There is crystaldiskinfo that lets you read disk information. Maybe 2012 but it had only been turned on for a few hours. 
As ever - anecdote is useless - my Iyonix, 25 years old, original hard disc still going strong. I have USB pen drives 12 years old, no problem. 
Why am I keeping all those floppies and tapes - because I believe they'd work. 
Goldilocks and storage, usage in moderation. 
Rick, 5th May 2024, 17:02
How long storage lasts for depends a lot on how it is used. The uSD in my Pi is years old and works fine, because while FileCore is absolutely not optimised for flash media, it doesn't tend to do much with the media. It doesn't swap and there aren't many applications that hammer the media. 
Certainly not like writing HD video as described above. That wears out pendrives in a matter of *days* and can get uSDs wear levelling to kick in really soon. 
That being said, my Pi's card might be wear levelling itself constantly, but there's no specific time constraint so it wouldn't be noticed. 
 
I think harddiscs are best if you use them rarely (like once a fortnight to back up stuff) or leave them running constantly. It's the old fashioned "turn on in the morning and turn off in the evening" that stresses them. 
Eventually they'll fail, everything dies in the end (even us), so having copies and backups is the way to go. 
 
If your flash is 12 years old, you might want to consider pulling all of the data off and writing it back to refresh it. 
Given how much stuff uses flash for firmware, it's a tad concerning that flash chips are often "guaranteed" to be readable for 10~20 years. Lots of potential landfill somewhere down the line? It's hard enough to find firmware for new devices, never mind old things.

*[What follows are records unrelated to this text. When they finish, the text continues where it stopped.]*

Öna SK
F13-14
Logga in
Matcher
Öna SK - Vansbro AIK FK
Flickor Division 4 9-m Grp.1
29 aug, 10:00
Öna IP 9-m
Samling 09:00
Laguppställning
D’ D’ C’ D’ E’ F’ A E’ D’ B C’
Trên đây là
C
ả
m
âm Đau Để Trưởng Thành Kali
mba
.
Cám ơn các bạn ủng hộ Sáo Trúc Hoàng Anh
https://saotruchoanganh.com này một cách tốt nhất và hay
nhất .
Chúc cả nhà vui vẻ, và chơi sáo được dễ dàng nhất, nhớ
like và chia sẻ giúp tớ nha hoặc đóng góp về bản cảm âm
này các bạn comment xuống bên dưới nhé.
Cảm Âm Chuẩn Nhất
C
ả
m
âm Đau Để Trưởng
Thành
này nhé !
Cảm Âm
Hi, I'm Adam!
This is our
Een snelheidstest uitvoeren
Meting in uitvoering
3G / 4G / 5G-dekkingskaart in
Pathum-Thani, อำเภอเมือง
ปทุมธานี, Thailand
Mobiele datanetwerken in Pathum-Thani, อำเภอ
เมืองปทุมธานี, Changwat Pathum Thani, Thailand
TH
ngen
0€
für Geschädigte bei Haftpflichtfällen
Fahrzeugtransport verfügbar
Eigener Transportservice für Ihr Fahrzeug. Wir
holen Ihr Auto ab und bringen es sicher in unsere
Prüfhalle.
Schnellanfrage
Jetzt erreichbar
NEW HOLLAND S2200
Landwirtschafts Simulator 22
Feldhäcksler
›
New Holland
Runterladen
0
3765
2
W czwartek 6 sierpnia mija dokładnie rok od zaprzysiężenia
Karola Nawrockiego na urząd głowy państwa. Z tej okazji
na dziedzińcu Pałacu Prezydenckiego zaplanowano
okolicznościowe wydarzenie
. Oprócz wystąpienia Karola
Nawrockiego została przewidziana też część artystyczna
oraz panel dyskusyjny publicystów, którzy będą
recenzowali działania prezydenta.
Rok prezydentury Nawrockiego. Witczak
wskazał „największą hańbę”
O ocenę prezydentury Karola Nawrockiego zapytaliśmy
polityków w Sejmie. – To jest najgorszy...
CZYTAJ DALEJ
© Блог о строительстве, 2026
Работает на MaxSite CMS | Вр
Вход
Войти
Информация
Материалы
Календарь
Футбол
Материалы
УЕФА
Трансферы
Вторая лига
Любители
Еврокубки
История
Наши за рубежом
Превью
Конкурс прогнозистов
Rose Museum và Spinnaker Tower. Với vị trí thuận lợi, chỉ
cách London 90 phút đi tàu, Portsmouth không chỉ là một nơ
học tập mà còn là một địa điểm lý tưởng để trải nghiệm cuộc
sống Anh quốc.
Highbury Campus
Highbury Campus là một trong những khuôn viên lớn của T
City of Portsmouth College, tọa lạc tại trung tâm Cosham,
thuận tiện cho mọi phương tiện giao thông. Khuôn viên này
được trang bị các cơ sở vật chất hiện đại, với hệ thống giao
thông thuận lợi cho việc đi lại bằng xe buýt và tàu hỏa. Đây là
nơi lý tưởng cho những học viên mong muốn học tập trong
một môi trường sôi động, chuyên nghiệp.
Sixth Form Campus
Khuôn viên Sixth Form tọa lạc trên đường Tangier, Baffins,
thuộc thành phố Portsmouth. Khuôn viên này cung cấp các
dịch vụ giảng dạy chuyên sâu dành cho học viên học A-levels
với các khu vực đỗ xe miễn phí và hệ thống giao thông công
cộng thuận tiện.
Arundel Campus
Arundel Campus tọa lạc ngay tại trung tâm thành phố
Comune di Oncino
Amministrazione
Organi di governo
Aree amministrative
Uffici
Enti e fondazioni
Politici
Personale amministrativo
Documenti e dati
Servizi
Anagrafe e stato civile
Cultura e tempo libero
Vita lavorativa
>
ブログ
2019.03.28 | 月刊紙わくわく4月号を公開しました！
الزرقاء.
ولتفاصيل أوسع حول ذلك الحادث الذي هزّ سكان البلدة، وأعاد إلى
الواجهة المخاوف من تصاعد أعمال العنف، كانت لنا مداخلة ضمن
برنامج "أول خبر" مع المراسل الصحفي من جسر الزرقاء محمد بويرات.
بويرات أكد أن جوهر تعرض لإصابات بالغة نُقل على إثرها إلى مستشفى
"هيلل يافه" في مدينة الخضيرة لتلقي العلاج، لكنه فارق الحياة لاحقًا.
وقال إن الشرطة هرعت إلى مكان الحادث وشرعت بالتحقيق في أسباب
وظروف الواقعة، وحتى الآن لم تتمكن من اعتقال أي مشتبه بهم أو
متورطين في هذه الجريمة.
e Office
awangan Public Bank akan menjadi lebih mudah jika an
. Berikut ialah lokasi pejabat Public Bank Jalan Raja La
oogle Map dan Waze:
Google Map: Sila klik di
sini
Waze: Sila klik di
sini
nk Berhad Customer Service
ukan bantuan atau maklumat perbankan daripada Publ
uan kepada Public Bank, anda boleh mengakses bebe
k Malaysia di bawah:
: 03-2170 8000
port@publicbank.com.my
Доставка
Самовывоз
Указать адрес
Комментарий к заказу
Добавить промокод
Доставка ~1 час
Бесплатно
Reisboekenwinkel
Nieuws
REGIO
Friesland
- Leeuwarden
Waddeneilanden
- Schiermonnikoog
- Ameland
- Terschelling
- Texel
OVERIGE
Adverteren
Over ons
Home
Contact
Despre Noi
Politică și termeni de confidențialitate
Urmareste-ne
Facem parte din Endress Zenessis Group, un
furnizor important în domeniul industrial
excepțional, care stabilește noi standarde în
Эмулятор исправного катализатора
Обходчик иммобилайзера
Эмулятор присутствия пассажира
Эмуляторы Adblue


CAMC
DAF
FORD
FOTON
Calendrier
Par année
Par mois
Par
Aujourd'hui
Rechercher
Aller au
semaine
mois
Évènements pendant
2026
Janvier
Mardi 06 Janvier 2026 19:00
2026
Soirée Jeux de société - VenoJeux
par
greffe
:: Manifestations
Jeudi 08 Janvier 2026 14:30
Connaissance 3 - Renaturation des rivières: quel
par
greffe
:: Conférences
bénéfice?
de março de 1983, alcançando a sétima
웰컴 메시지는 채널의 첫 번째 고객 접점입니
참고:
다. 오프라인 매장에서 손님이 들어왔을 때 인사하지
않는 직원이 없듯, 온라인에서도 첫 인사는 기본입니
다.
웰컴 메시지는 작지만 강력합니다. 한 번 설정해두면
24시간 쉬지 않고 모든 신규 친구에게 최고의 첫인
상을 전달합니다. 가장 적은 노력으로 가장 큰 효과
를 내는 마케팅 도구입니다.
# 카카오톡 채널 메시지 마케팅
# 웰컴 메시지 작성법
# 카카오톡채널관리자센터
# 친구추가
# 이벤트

Jeff Doggett, 5th May 2024, 17:03
Fat32 is actually worse than you said - there are two copies of the FAT to update plus the info sector. 
When I wrote Fat32fs, I tried to ensure that the FATs were only written to once a full sector of 512 bytes was ready. The info sector is only updated later.
VinceH, 6th May 2024, 09:27
It's not just me suffering an unreliable NAS, then - although in my case the issue isn't storage media, but the software & services (e.g. the TV Guide it uses). 
 
Helpfully, though, it's weaning me off of bothering to record things. 🤷‍♂️ 
 
I don't watch much *live* TV, so I only look at TV guides with a view to deciding what to record... so, blimey, I hadn't spotted the date for Eurovision - just five days away! Good job I took a look here this morning - which is only because I forgot today is a bank holiday, so my working day alarms went off as normal. I'm avoiding crawling out of bed unnecessarily eary!